Activity:
Every line of the data below must be output exactly, with images left out.

(Saved entries)
────────────────────────────────────────

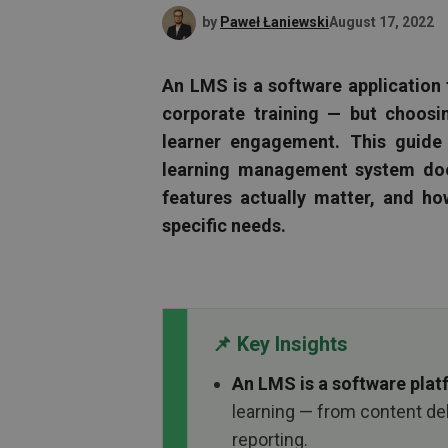
by
Paweł Łaniewski
August 17, 2022
An LMS is a software application 
corporate training — but choos
learner engagement. This guide
learning management system does
features actually matter, and ho
specific needs.
📌 Key Insights
An LMS is a software pla
learning — from content de
reporting.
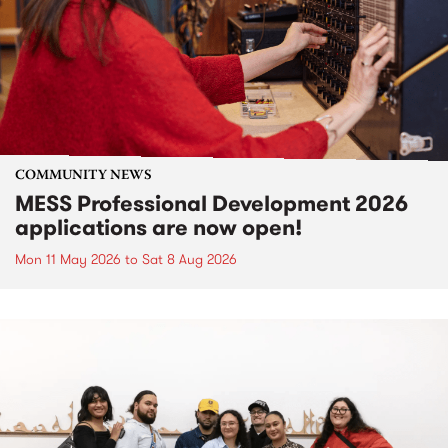
COMMUNITY NEWS
MESS Professional Development 2026
applications are now open!
Mon 11 May 2026
to
Sat 8 Aug 2026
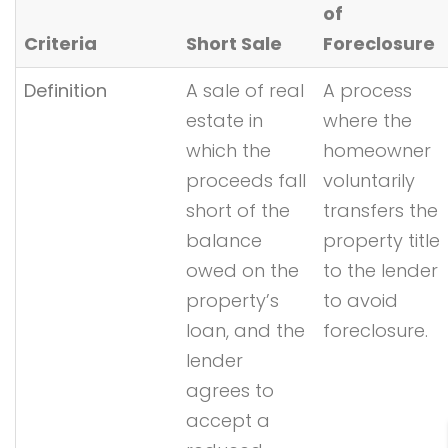
of
Criteria
Short Sale
Foreclosure
Definition
A sale of real
A process
estate in
where the
which the
homeowner
proceeds fall
voluntarily
short of the
transfers the
balance
property title
owed on the
to the lender
property’s
to avoid
loan, and the
foreclosure.
lender
agrees to
accept a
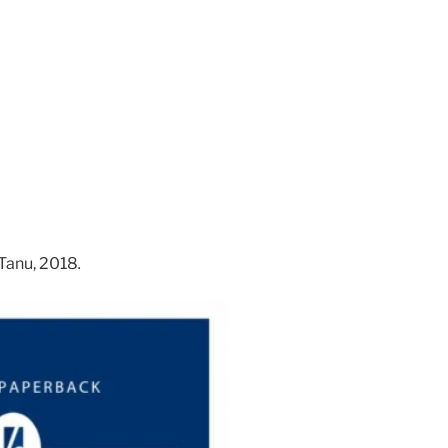
Tanu, 2018
.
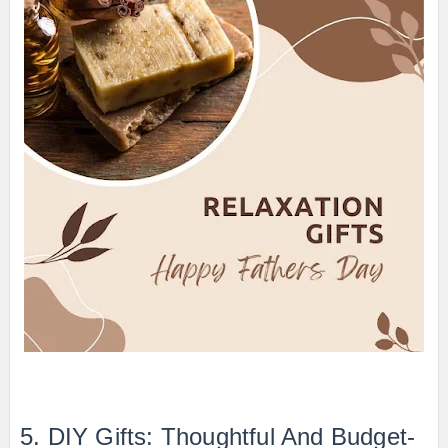
5. DIY Gifts: Thoughtful And Budget-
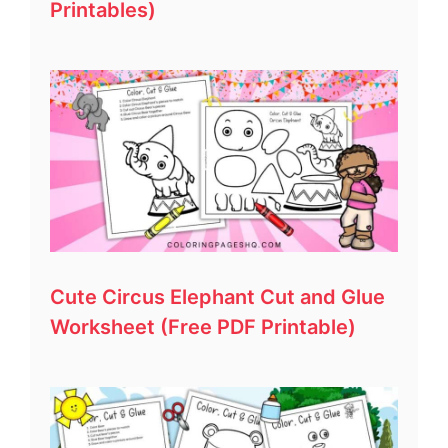
Printables)
Cute Circus Elephant Cut and Glue
Worksheet (Free PDF Printable)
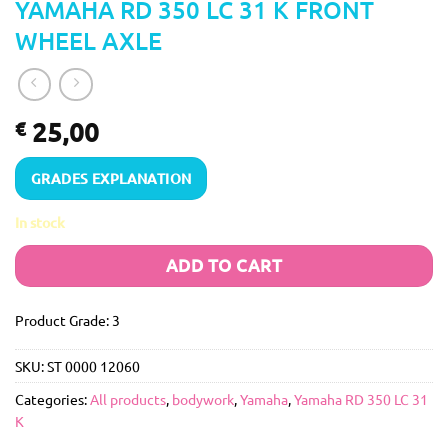
YAMAHA RD 350 LC 31 K FRONT
WHEEL AXLE
25,00
€
GRADES EXPLANATION
In stock
ADD TO CART
Product Grade: 3
SKU:
ST 0000 12060
Categories:
All products
,
bodywork
,
Yamaha
,
Yamaha RD 350 LC 31
K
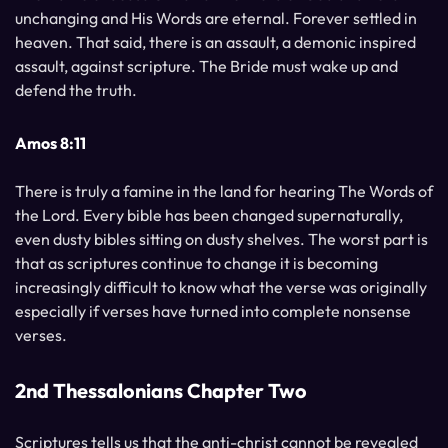
unchanging and His Words are eternal. Forever settled in
heaven. That said, there is an assault, a demonic inspired
assault, against scripture. The Bride must wake up and
defend the truth.
Amos 8:11
There is truly a famine in the land for hearing The Words of
the Lord. Every bible has been changed supernaturally,
even dusty bibles sitting on dusty shelves. The worst part is
that as scriptures continue to change it is becoming
increasingly difficult to know what the verse was originally
especially if verses have turned into complete nonsense
verses.
2nd Thessalonians Chapter Two
Scriptures tells us that the anti-christ cannot be revealed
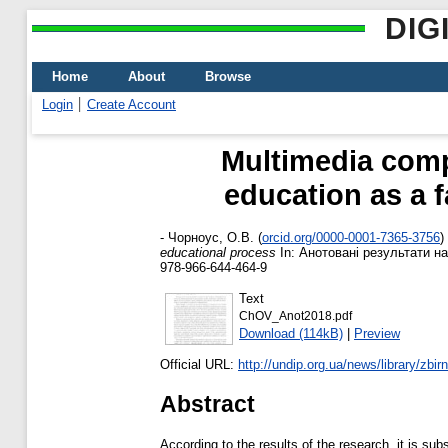
DIG
Home
About
Browse
Login
Create Account
Multimedia comp
education as a f
-
Чорноус, О.В.
(
orcid.org/0000-0001-7365-3756
)
educational process
In: Анотовані результати на
978-966-644-464-9
Text
ChOV_Anot2018.pdf
Download (114kB)
|
Preview
Official URL:
http://undip.org.ua/news/library/zbirni
Abstract
According to the results of the research, it is su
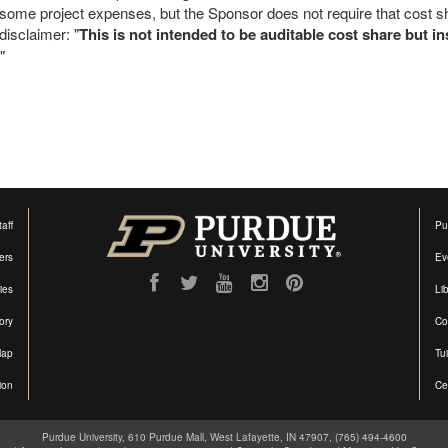
some project expenses, but the Sponsor does not require that cost s
disclaimer: "
This is not intended to be auditable cost share but 
"
aff
Pu
ers
Ev
ties
Lib
ory
Co
Map
Tu
ion
Ce
Purdue University, 610 Purdue Mall, West Lafayette, IN 47907, (765) 494-4600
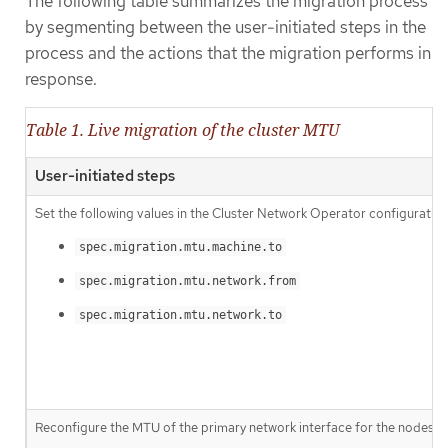
The following table summarizes the migration process
by segmenting between the user-initiated steps in the
process and the actions that the migration performs in
response.
Table 1. Live migration of the cluster MTU
User-initiated steps
Set the following values in the Cluster Network Operator configuration
spec.migration.mtu.machine.to
spec.migration.mtu.network.from
spec.migration.mtu.network.to
Reconfigure the MTU of the primary network interface for the nodes on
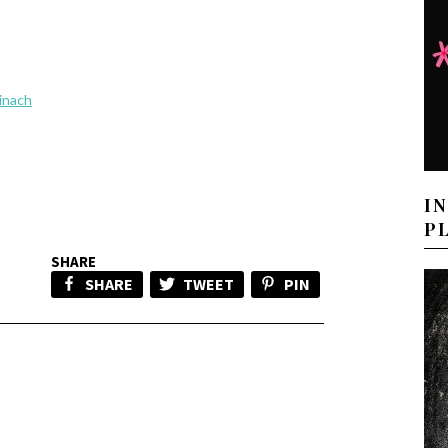
inach
I
P
SHARE
SHARE
TWEET
PIN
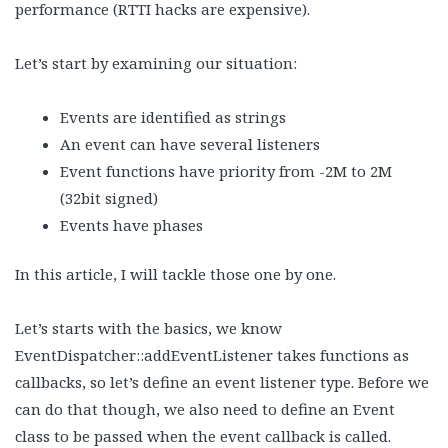
performance (RTTI hacks are expensive).
Let’s start by examining our situation:
Events are identified as strings
An event can have several listeners
Event functions have priority from -2M to 2M
(32bit signed)
Events have phases
In this article, I will tackle those one by one.
Let’s starts with the basics, we know
EventDispatcher::addEventListener takes functions as
callbacks, so let’s define an event listener type. Before we
can do that though, we also need to define an Event
class to be passed when the event callback is called.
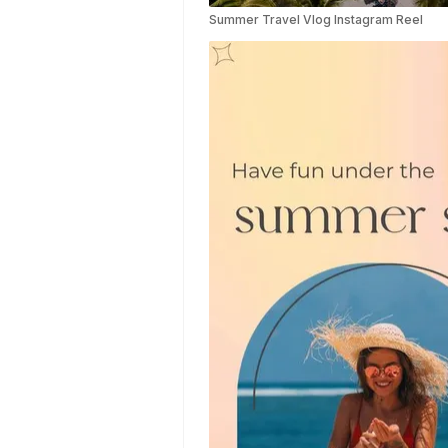
Video
Summer Travel Vlog Instagram Reel
Templates
Aesthetic
Video
Templates
Art Video
Templates
Insurance
Video
Templates
Nursing Video
Templates
Hiring Video
Templates
Countdown
Video
Templates
Summary
Video
Templates
Laptop Video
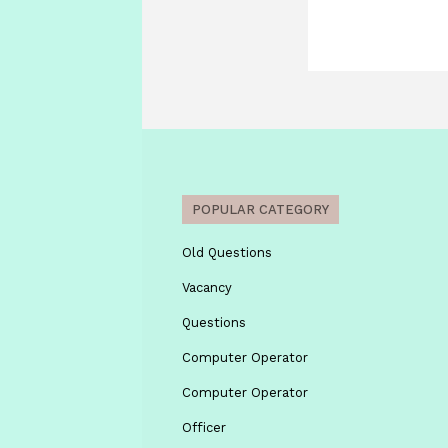
POPULAR CATEGORY
Old Questions
Vacancy
Questions
Computer Operator
Computer Operator
Officer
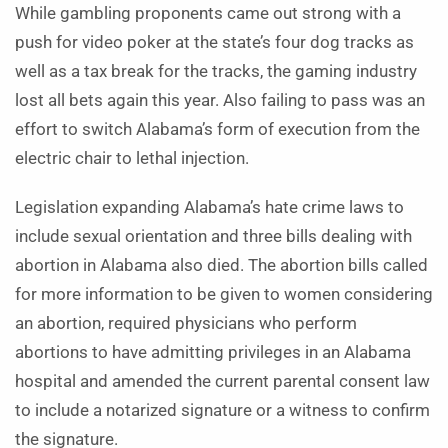
While gambling proponents came out strong with a
push for video poker at the state’s four dog tracks as
well as a tax break for the tracks, the gaming industry
lost all bets again this year. Also failing to pass was an
effort to switch Alabama’s form of execution from the
electric chair to lethal injection.
Legislation expanding Ala­bama’s hate crime laws to
include sexual orientation and three bills dealing with
abortion in Alabama also died. The abortion bills called
for more information to be given to women considering
an abortion, required physicians who perform
abortions to have admitting privileges in an Ala­bama
hospital and amended the current parental consent law
to include a notarized signature or a witness to confirm
the signature.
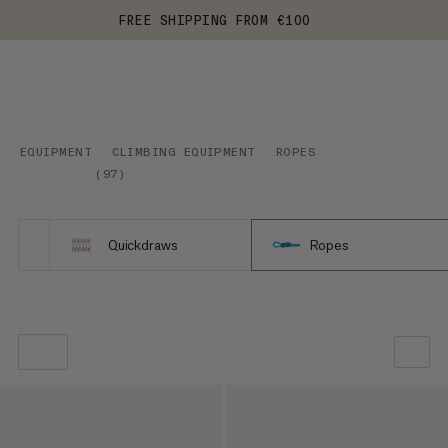
FREE SHIPPING FROM €100
EQUIPMENT
CLIMBING EQUIPMENT
ROPES
(
97
)
Quickdraws
Ropes
OUR RECOMMENDATION
PRICE LOW TO HIGH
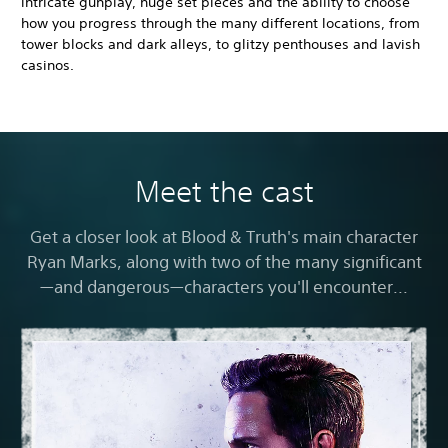
intricate gunplay, huge set pieces and the ability to choose
how you progress through the many different locations, from
tower blocks and dark alleys, to glitzy penthouses and lavish
casinos.
Meet the cast
Get a closer look at Blood & Truth's main character
Ryan Marks, along with two of the many significant
—and dangerous—characters you'll encounter...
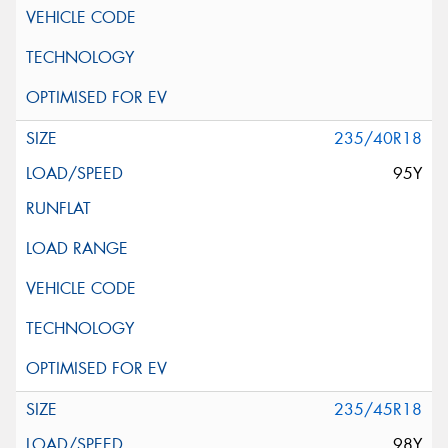
235/40R18
95Y
235/45R18
98Y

────────────────────────────────────────

Reply to the exercise:
by
Paweł Łaniewski
August 17, 2022
An LMS is a software application 
corporate training — but choos
learner engagement. This guide
learning management system does
features actually matter, and ho
specific needs.
📌 Key Insights
An LMS is a software pla
learning — from content de
reporting.
COMMUNITY NEWS
MESS Professional Development 2026
applications are now open!
Mon 11 May 2026
to
Sat 8 Aug 2026
of
Criteria
Short Sale
Foreclosure
Definition
A sale of real
A process
estate in
where the
which the
homeowner
proceeds fall
voluntarily
short of the
transfers the
balance
property title
owed on the
to the lender
property’s
to avoid
loan, and the
foreclosure.
lender
agrees to
accept a
Tanu, 2018
.
5. DIY Gifts: Thoughtful And Budget-
Printables)
Cute Circus Elephant Cut and Glue
Worksheet (Free PDF Printable)
YAMAHA RD 350 LC 31 K FRONT
WHEEL AXLE
25,00
€
GRADES EXPLANATION
In stock
ADD TO CART
Product Grade: 3
SKU:
ST 0000 12060
Categories:
All products
,
bodywork
,
Yamaha
,
Yamaha RD 350 LC 31
K
unchanging and His Words are eternal. Forever settled in
heaven. That said, there is an assault, a demonic inspired
assault, against scripture. The Bride must wake up and
defend the truth.
Amos 8:11
There is truly a famine in the land for hearing The Words of
the Lord. Every bible has been changed supernaturally,
even dusty bibles sitting on dusty shelves. The worst part is
that as scriptures continue to change it is becoming
increasingly difficult to know what the verse was originally
especially if verses have turned into complete nonsense
verses.
2nd Thessalonians Chapter Two
Scriptures tells us that the anti-christ cannot be revealed
DIG
Home
About
Browse
Login
Create Account
Multimedia comp
education as a f
-
Чорноус, О.В.
(
orcid.org/0000-0001-7365-3756
)
educational process
In: Анотовані результати на
978-966-644-464-9
Text
ChOV_Anot2018.pdf
Download (114kB)
|
Preview
Official URL:
http://undip.org.ua/news/library/zbirni
Abstract
According to the results of the research, it is su
some project expenses, but the Sponsor does not require that cost s
disclaimer: "
This is not intended to be auditable cost share but 
"
aff
Pu
ers
Ev
ties
Lib
ory
Co
Map
Tu
ion
Ce
Purdue University, 610 Purdue Mall, West Lafayette, IN 47907, (765) 494-4600
The following table summarizes the migration process
by segmenting between the user-initiated steps in the
process and the actions that the migration performs in
response.
Table 1. Live migration of the cluster MTU
User-initiated steps
Set the following values in the Cluster Network Operator configuration
spec.migration.mtu.machine.to
spec.migration.mtu.network.from
spec.migration.mtu.network.to
Reconfigure the MTU of the primary network interface for the nodes on
inach
I
P
SHARE
SHARE
TWEET
PIN
performance (RTTI hacks are expensive).
Let’s start by examining our situation:
Events are identified as strings
An event can have several listeners
Event functions have priority from -2M to 2M
(32bit signed)
Events have phases
In this article, I will tackle those one by one.
Let’s starts with the basics, we know
EventDispatcher::addEventListener takes functions as
callbacks, so let’s define an event listener type. Before we
can do that though, we also need to define an Event
class to be passed when the event callback is called.
Video
Summer Travel Vlog Instagram Reel
Templates
Aesthetic
Video
Templates
Art Video
Templates
Insurance
Video
Templates
Nursing Video
Templates
Hiring Video
Templates
Countdown
Video
Templates
Summary
Video
Templates
Laptop Video
POPULAR CATEGORY
Old Questions
Vacancy
Questions
Computer Operator
Computer Operator
Officer
While gambling proponents came out strong with a
push for video poker at the state’s four dog tracks as
well as a tax break for the tracks, the gaming industry
lost all bets again this year. Also failing to pass was an
effort to switch Alabama’s form of execution from the
electric chair to lethal injection.
Legislation expanding Ala­bama’s hate crime laws to
include sexual orientation and three bills dealing with
abortion in Alabama also died. The abortion bills called
for more information to be given to women considering
an abortion, required physicians who perform
abortions to have admitting privileges in an Ala­bama
hospital and amended the current parental consent law
to include a notarized signature or a witness to confirm
the signature.
FREE SHIPPING FROM €100
EQUIPMENT
CLIMBING EQUIPMENT
ROPES
(
97
)
Quickdraws
Ropes
OUR RECOMMENDATION
PRICE LOW TO HIGH
intricate gunplay, huge set pieces and the ability to choose
how you progress through the many different locations, from
tower blocks and dark alleys, to glitzy penthouses and lavish
casinos.
Meet the cast
Get a closer look at Blood & Truth's main character
Ryan Marks, along with two of the many significant
—and dangerous—characters you'll encounter...
235/40R18
95Y
235/45R18
98Y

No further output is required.